PROBLEM DETAILS
Turn the material from the line containing "Robbery vs Aggravated" through the line containing "1826.02.18, 1826.02.11, 1826.02.25, 1826.02.04", both lines included, into a numbered list. Leave out any blank lines.

Stored entries:
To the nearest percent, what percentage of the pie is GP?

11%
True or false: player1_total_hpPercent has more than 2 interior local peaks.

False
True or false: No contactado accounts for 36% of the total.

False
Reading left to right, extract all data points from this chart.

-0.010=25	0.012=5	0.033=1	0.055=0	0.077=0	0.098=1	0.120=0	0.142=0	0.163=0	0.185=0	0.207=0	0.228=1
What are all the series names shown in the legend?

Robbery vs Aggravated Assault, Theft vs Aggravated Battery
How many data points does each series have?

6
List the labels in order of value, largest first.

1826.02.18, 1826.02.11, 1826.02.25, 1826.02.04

* * *

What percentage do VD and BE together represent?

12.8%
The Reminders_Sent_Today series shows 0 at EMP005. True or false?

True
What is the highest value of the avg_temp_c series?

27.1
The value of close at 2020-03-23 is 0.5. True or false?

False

ANSWER TO THIS TASK
1. Robbery vs Aggravated Assault, Theft vs Aggravated Battery
2. How many data points does each series have?
3. 6
4. List the labels in order of value, largest first.
5. 1826.02.18, 1826.02.11, 1826.02.25, 1826.02.04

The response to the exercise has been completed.